2. Agent deployment—layer with ADOT or OpenTelemetry

With agent-based deployment, a collector is used to send telemetry data from the application, such as a Lambda layer with an OpenTelemetry Collector. This approach enhances observability by providing additional processing capabilities and flexibility.

Benefits of using “agent” mode with a collector:

  • Improved processing capabilities for handling telemetry data more efficiently
  • Configurable options such as batching, retries, and data modification
  • Access to more features of the OpenTelemetry Collector for better customization and optimization

Drawbacks of this setup:

  • Requires a collector to run alongside each application, adding complexity
  • Increased maintenance effort when managing multiple services
  • Regular upgrades and security patching are necessary for each deployed collector
A diagram showing data going from Lambda to an OTel Colector layer extension and then to an observability platform

3. Gateway deployment

With a gateway deployment, a centralized OpenTelemetry Collector operates behind a load balancer, providing a scalable, highly available, and easily upgradable solution for telemetry data management.

Benefits of gateway mode:

  • Single endpoint for all services, allowing backend components to be replaced or evolved without impacting applications
  • Centralized configuration, simplifying management and reducing operational overhead
  • Batching, compression, and attribute modification (e.g., reducing cardinality) for optimized performance
  • Better solution for tail-based sampling: the first layer of collector routes all spans of a trace to the same collector in the downstream deployment using a load-balancing exporter, while the second layer performs tail sampling
  • Multi-vendor support, enabling data to be sent to multiple vendors simultaneously for comparison.

Drawbacks of this setup:

  • Introduces additional infrastructure within your environment that requires maintenance and potentially increases the operational burden 
A variation of the previous diagram, but with a cluster of collectors sending the data from multiple Lambda functions

Building a ‘Driver of the Day’ app with Lambda, OpenTelemetry, and Grafana Cloud

If you’re a Formula One fan like me, you may have noticed that during each race, there’s a vote for the “Driver of the Day.” To illustrate how you can put the deployment considerations we just discussed to use, I decided to build a simple application to simulate this voting process and leverage AWS Lambda for the backend.
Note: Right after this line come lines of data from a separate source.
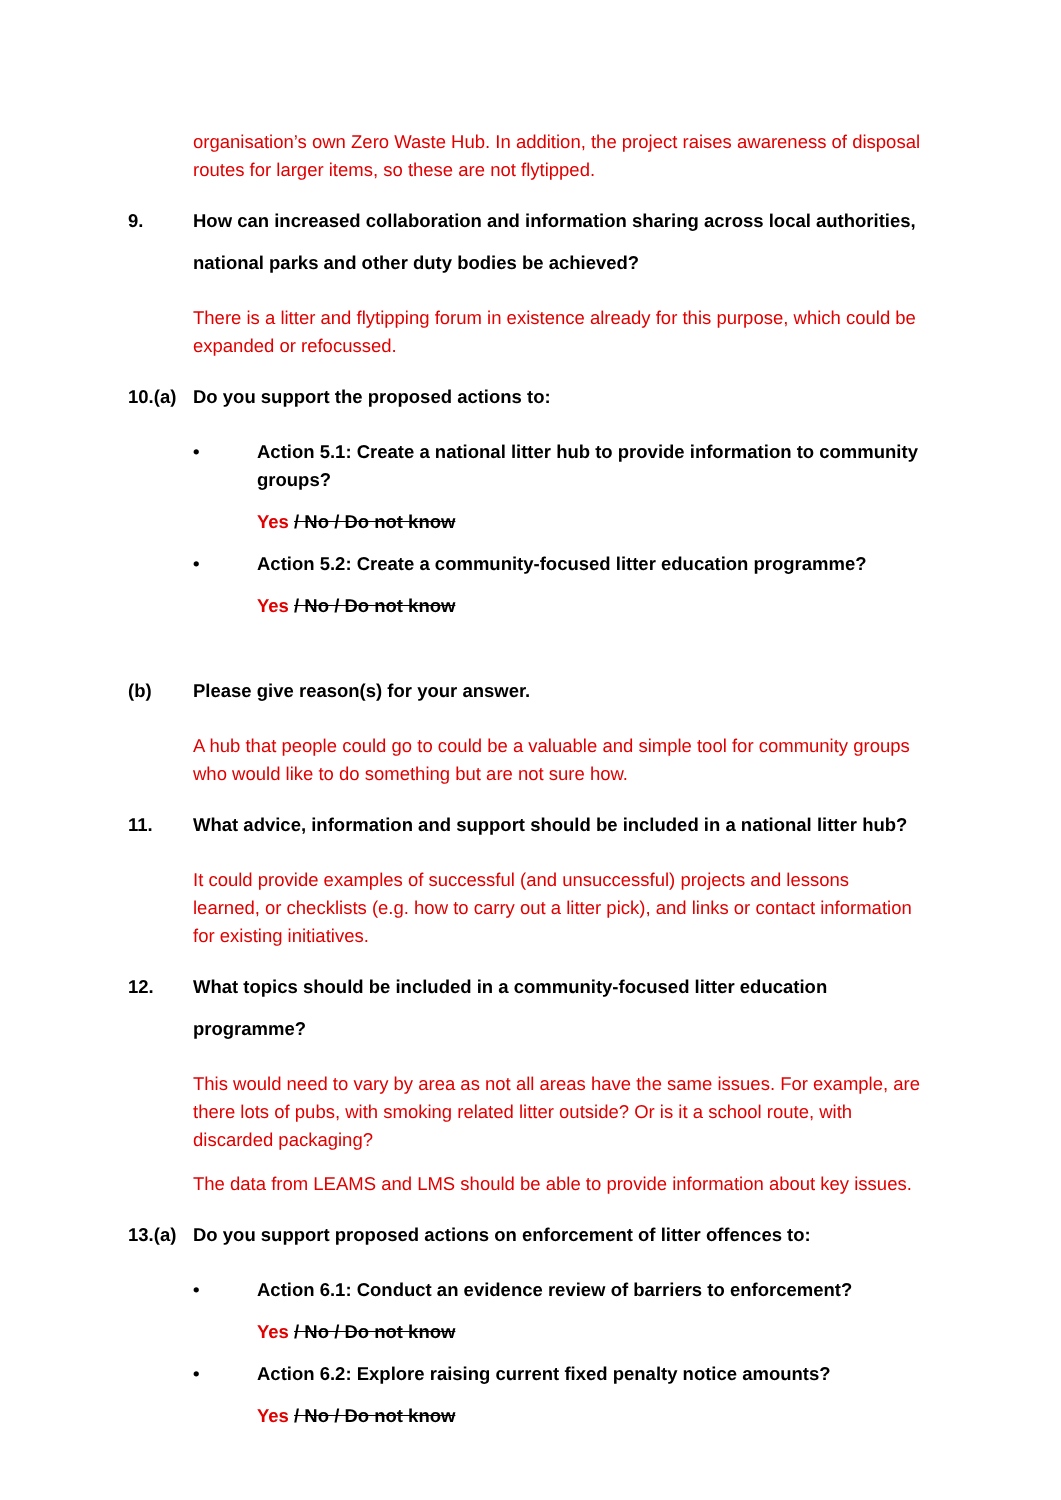organisation’s own Zero Waste Hub. In addition, the project raises awareness of disposal routes for larger items, so these are not flytipped.
9. How can increased collaboration and information sharing across local authorities, national parks and other duty bodies be achieved?
There is a litter and flytipping forum in existence already for this purpose, which could be expanded or refocussed.
10.(a)
Do you support the proposed actions to:
• Action 5.1: Create a national litter hub to provide information to community groups?
Yes / No / Do not know
• Action 5.2: Create a community-focused litter education programme?
Yes / No / Do not know
(b) Please give reason(s) for your answer.
A hub that people could go to could be a valuable and simple tool for community groups who would like to do something but are not sure how.
11. What advice, information and support should be included in a national litter hub?
It could provide examples of successful (and unsuccessful) projects and lessons learned, or checklists (e.g. how to carry out a litter pick), and links or contact information for existing initiatives.
12. What topics should be included in a community-focused litter education programme?
This would need to vary by area as not all areas have the same issues. For example, are there lots of pubs, with smoking related litter outside? Or is it a school route, with discarded packaging?
The data from LEAMS and LMS should be able to provide information about key issues.
13.(a)
Do you support proposed actions on enforcement of litter offences to:
• Action 6.1: Conduct an evidence review of barriers to enforcement?
Yes / No / Do not know
• Action 6.2: Explore raising current fixed penalty notice amounts?
Yes / No / Do not know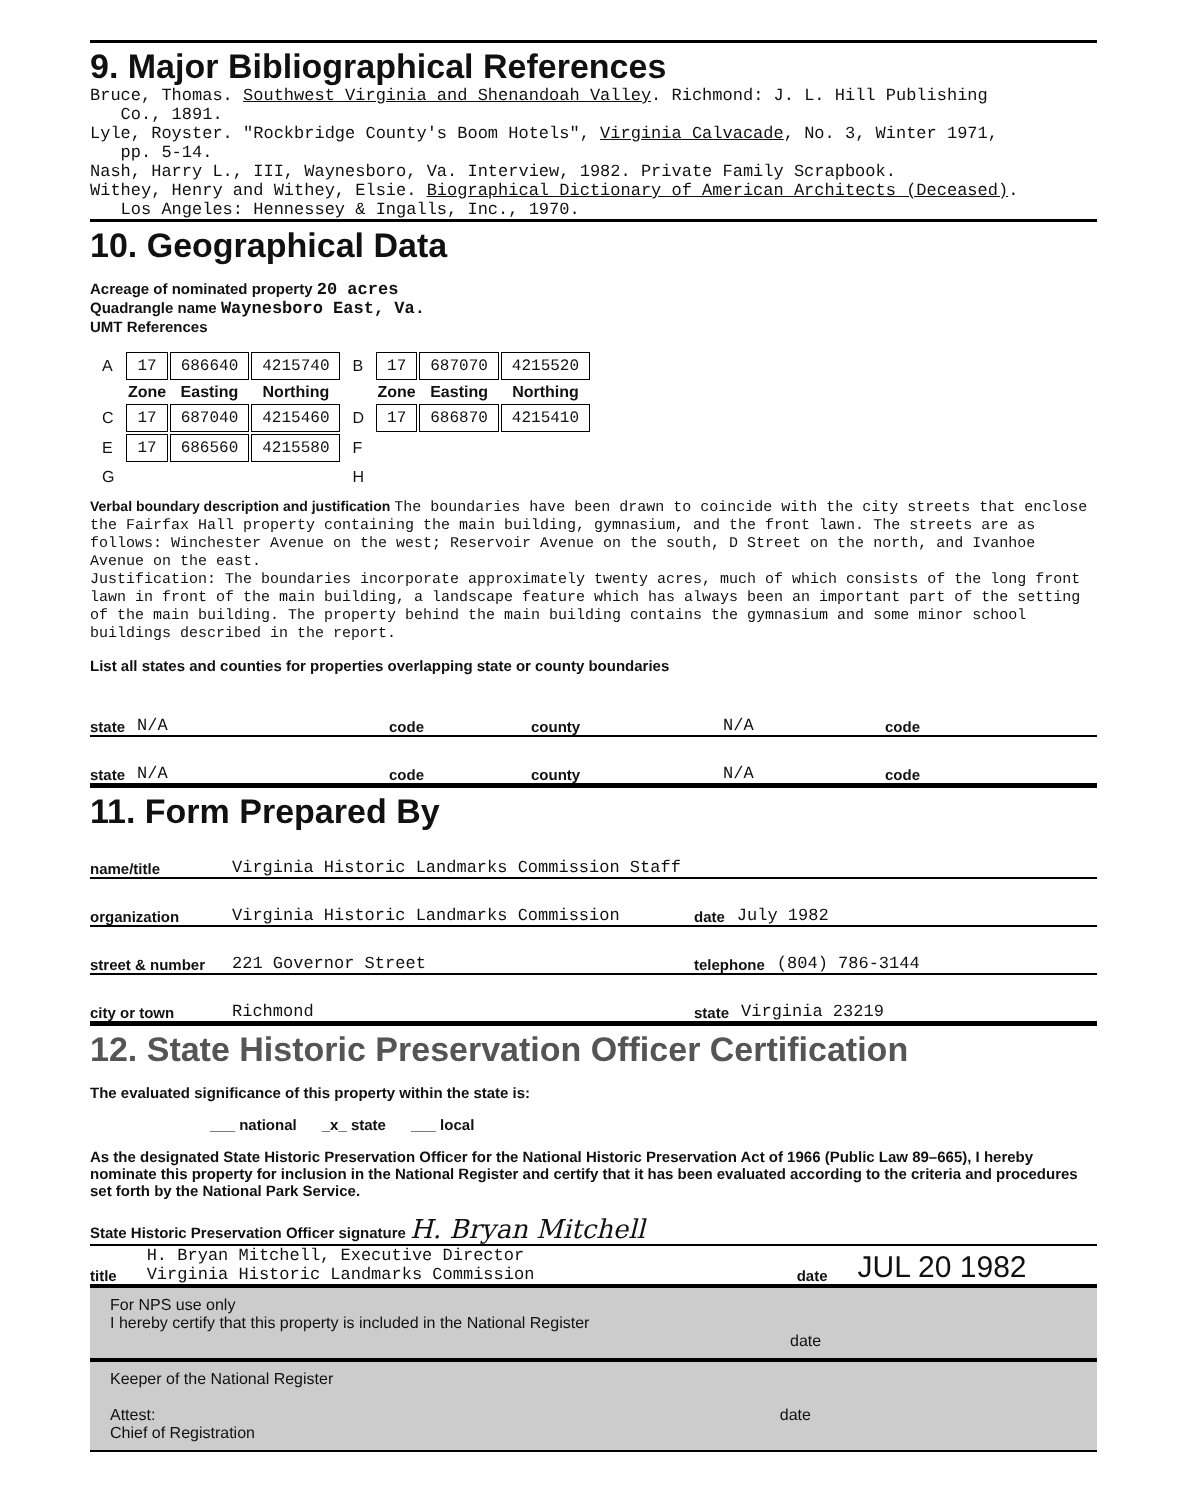9. Major Bibliographical References
Bruce, Thomas. Southwest Virginia and Shenandoah Valley. Richmond: J. L. Hill Publishing
Co., 1891.
Lyle, Royster. "Rockbridge County's Boom Hotels", Virginia Calvacade, No. 3, Winter 1971,
pp. 5-14.
Nash, Harry L., III, Waynesboro, Va. Interview, 1982. Private Family Scrapbook.
Withey, Henry and Withey, Elsie. Biographical Dictionary of American Architects (Deceased).
Los Angeles: Hennessey & Ingalls, Inc., 1970.
10. Geographical Data
Acreage of nominated property 20 acres
Quadrangle name Waynesboro East, Va.
UMT References
| A | 17 | 686640 | 4215740 | B | 17 | 687070 | 4215520 |
| | Zone | Easting | Northing | | Zone | Easting | Northing |
| C | 17 | 687040 | 4215460 | D | 17 | 686870 | 4215410 |
| E | 17 | 686560 | 4215580 | F | | | |
| G | | | | H | | | |
Verbal boundary description and justification The boundaries have been drawn to coincide with the city streets that enclose the Fairfax Hall property containing the main building, gymnasium, and the front lawn. The streets are as follows: Winchester Avenue on the west; Reservoir Avenue on the south, D Street on the north, and Ivanhoe Avenue on the east.
Justification: The boundaries incorporate approximately twenty acres, much of which consists of the long front lawn in front of the main building, a landscape feature which has always been an important part of the setting of the main building. The property behind the main building contains the gymnasium and some minor school buildings described in the report.
List all states and counties for properties overlapping state or county boundaries
state N/A code county N/A code
state N/A code county N/A code
11. Form Prepared By
name/title Virginia Historic Landmarks Commission Staff
organization Virginia Historic Landmarks Commission date July 1982
street & number 221 Governor Street telephone (804) 786-3144
city or town Richmond state Virginia 23219
12. State Historic Preservation Officer Certification
The evaluated significance of this property within the state is:
___ national _x_ state ___ local
As the designated State Historic Preservation Officer for the National Historic Preservation Act of 1966 (Public Law 89–665), I hereby nominate this property for inclusion in the National Register and certify that it has been evaluated according to the criteria and procedures set forth by the National Park Service.
State Historic Preservation Officer signature H. Bryan Mitchell
title H. Bryan Mitchell, Executive Director
Virginia Historic Landmarks Commission date JUL 20 1982
For NPS use only
I hereby certify that this property is included in the National Register
date
Keeper of the National Register
Attest: date
Chief of Registration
Below is an overview of the technical architecture I’ll be implementing:

Lambda functions:

I’ll create three Lambda functions: Posting-Votes, Processing-Votes, and Getting-Votes.

Observability setup with Grafana Cloud:

To enable observability, each Lambda function will be instrumented with the ADOT layer, which automatically captures telemetry data. The environment variables for each Lambda function will be configured to send the data to Grafana Alloy. Then Grafana Alloy will send the data to the Grafana Cloud OTLP endpoint.  As you may have noticed, I followed the gateway deployment pattern. 

The diagram below illustrates the overall architecture.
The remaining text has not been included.